Segundo analistas, o Hamas manteve alguma capacidade de comando e decisão centralizada, nomeou novos líderes e se reagrupou na Cidade de Gaza ao longo do último ano. O enfraquecimento de seus quadros obrigou o grupo a trocar formações militares por táticas de guerrilha.
“O [Exército israelense] continua voltando a certas cidades, especialmente no norte, repetidamente, dizendo que limpou o Hamas, mas depois tem de voltar outra vez”, disse Iraqi. “Está claro que há resistência. Só não é uma luta que esteja mudando o equilíbrio de poder.”
Inspirando-se em seu histórico de resistência armada e em sua popularidade em segmentos da sociedade palestina, o Hamas continua recrutando milhares de jovens de Gaza indignados com o ataque israelense. Mas o nível de treinamento desses novos combatentes é inferior ao dos que foram mortos.
“Há muita motivação entre jovens palestinos para pegar em armas”, disse Iraqi. “Se isso é uma força de combate eficaz, é outra questão.”
Apoiado pelo Irã, o Hamas chegou ao poder em Gaza em 2006, após eleições, e consolidou o controle em 2007 ao expulsar a facção rival Fatah. Mas as décadas seguintes foram marcadas pelo bloqueio israelense, quatro guerras e o assassinato recorrente de líderes militares seniores. Durante todo esse tempo, o Hamas precisou se adaptar às realidades políticas da governança.
O grupo sempre equilibrou múltiplas identidades: resistência armada, movimento político e governo autoritário que controlou Gaza com mão de ferro.

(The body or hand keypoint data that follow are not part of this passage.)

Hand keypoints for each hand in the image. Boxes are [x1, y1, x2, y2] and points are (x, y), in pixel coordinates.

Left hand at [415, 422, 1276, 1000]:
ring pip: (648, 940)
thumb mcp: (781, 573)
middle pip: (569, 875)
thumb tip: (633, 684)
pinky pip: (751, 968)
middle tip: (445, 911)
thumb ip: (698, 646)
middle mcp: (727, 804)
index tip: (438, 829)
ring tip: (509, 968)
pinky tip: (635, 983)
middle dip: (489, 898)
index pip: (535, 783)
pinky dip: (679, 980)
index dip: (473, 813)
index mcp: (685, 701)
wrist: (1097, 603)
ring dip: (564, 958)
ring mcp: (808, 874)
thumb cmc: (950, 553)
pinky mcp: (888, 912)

Segundo analistas, os adeptos da linha-dura da ala militar sempre rejeitaram concessões da liderança política, acreditando que nunca traziam resultados.
Aceitar o plano de Trump colocaria o Hamas em um novo caminho. O texto prevê que o grupo aceite não ter qualquer papel no governo de Gaza “direta, indireta ou de qualquer forma”. Ainda assim, há ceticismo na Faixa sobre a possibilidade de o Hamas deixar de existir, dado seu peso no tecido social palestino. O movimento também tem presença na Cisjordânia ocupada, no Líbano e na Jordânia.

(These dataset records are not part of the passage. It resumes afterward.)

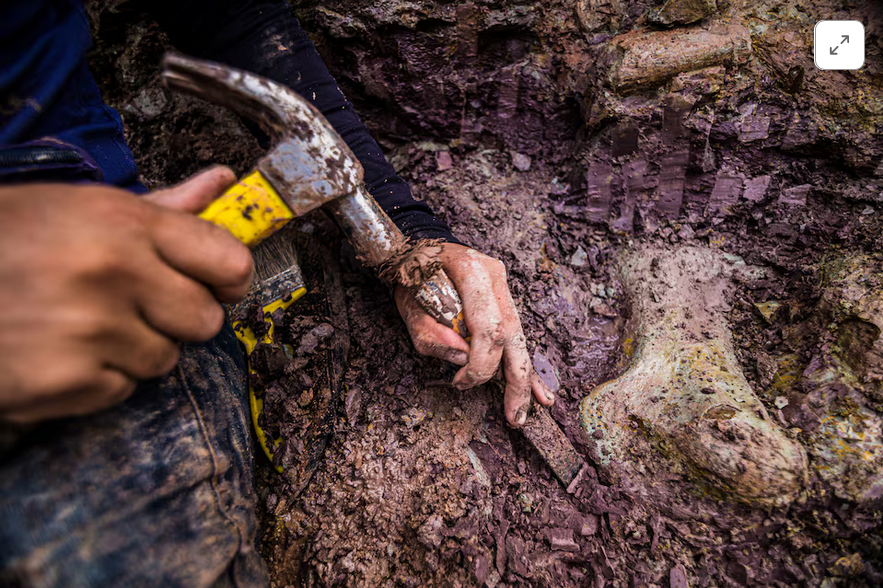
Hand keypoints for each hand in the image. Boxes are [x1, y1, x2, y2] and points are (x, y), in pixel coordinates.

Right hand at [0, 167, 252, 422]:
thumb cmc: (7, 239)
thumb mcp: (82, 207)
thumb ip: (162, 206)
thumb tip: (223, 184)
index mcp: (122, 223)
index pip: (228, 260)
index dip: (229, 276)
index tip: (217, 281)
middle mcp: (113, 274)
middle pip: (206, 319)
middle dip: (177, 316)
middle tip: (132, 302)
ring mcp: (90, 332)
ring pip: (166, 358)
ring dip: (135, 348)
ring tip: (82, 324)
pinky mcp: (66, 383)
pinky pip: (124, 390)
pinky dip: (98, 379)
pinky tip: (59, 351)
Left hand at [394, 243, 553, 426]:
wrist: (419, 248)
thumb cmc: (411, 276)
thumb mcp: (408, 305)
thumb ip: (431, 333)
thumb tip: (462, 360)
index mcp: (472, 272)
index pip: (489, 328)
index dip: (481, 364)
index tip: (460, 382)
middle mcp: (495, 277)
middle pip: (512, 335)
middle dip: (515, 380)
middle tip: (513, 417)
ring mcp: (503, 287)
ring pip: (520, 338)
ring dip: (522, 379)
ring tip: (525, 412)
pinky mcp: (505, 299)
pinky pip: (516, 336)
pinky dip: (524, 365)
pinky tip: (540, 393)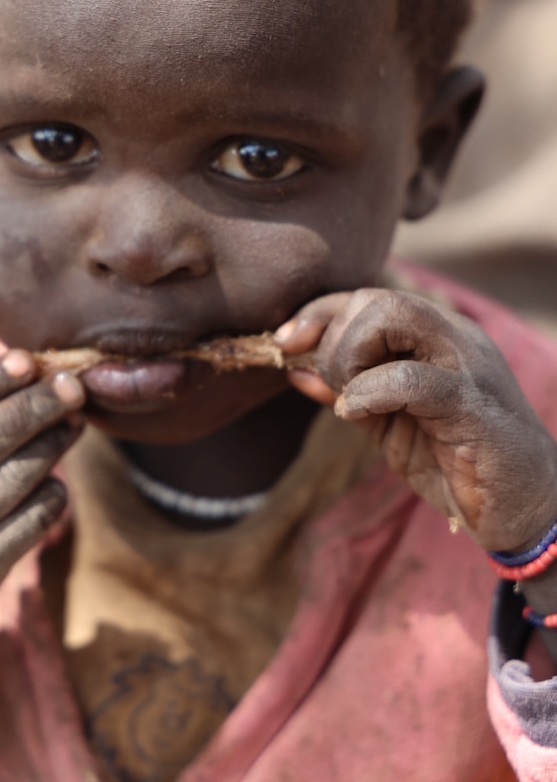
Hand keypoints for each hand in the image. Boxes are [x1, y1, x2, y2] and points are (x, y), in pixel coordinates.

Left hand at [277, 289, 556, 554]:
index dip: (318, 312)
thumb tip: (293, 366)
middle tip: (331, 385)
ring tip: (349, 400)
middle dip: (333, 337)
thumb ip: (346, 390)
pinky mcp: (474, 405)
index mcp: (435, 335)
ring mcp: (468, 364)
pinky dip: (370, 391)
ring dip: (351, 357)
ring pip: (396, 316)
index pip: (368, 296)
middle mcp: (454, 336)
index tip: (285, 343)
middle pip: (377, 297)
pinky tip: (357, 414)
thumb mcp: (387, 421)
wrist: (521, 511)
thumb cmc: (455, 461)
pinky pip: (412, 377)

Embora muitos palestinos de Gaza culpem o Hamas por provocar a retaliação israelense, analistas dizem que ele continua sendo a facção mais popular no território—mesmo que seu apoio tenha caído para 42%, segundo pesquisa de maio do Centro Palestino de Política e Pesquisa.
“O Hamas tentará sobreviver. Não será erradicado como força política”, disse o historiador palestino Yezid Sayigh. “O grupo tem uma longa história como movimento político. Não há razão para que desapareça — se observarmos outros movimentos da Irmandade Muçulmana, todos sobreviveram sem alas armadas.”
“Mas agora tenta negociar como fazer isso sem se tornar marginalizado politicamente”, declarou Sayigh.
Trump deu ao Hamas apenas alguns dias para responder ao plano de cessar-fogo. Nesta sexta (3), disse que o prazo se encerrará no domingo, às 19h de Brasília.
Estados árabes e muçulmanos que pressionaram por uma trégua ao longo da guerra —incluindo Qatar, Jordânia, Egito, Arábia Saudita, Emirados Árabes Unidos e Turquia— endossaram a proposta.
Bishara Bahbah, que atuou como negociador informal em Doha em nome do enviado especial de Trump, Steve Witkoff, disse na terça-feira que o Hamas buscava “esclarecimentos, compromissos e emendas” em alguns pontos do plano.
Esses pontos incluíam um cronograma para a retirada israelense de Gaza, garantias de um fim permanente da guerra e uma definição de desarmamento, declarou Bahbah ao Financial Times.
Mkhaimar Abusada, cientista político da Universidade Al-Azhar em Gaza e hoje radicado no Cairo, afirmou que as consequências da rejeição “serão devastadoras para o Hamas e para os palestinos”.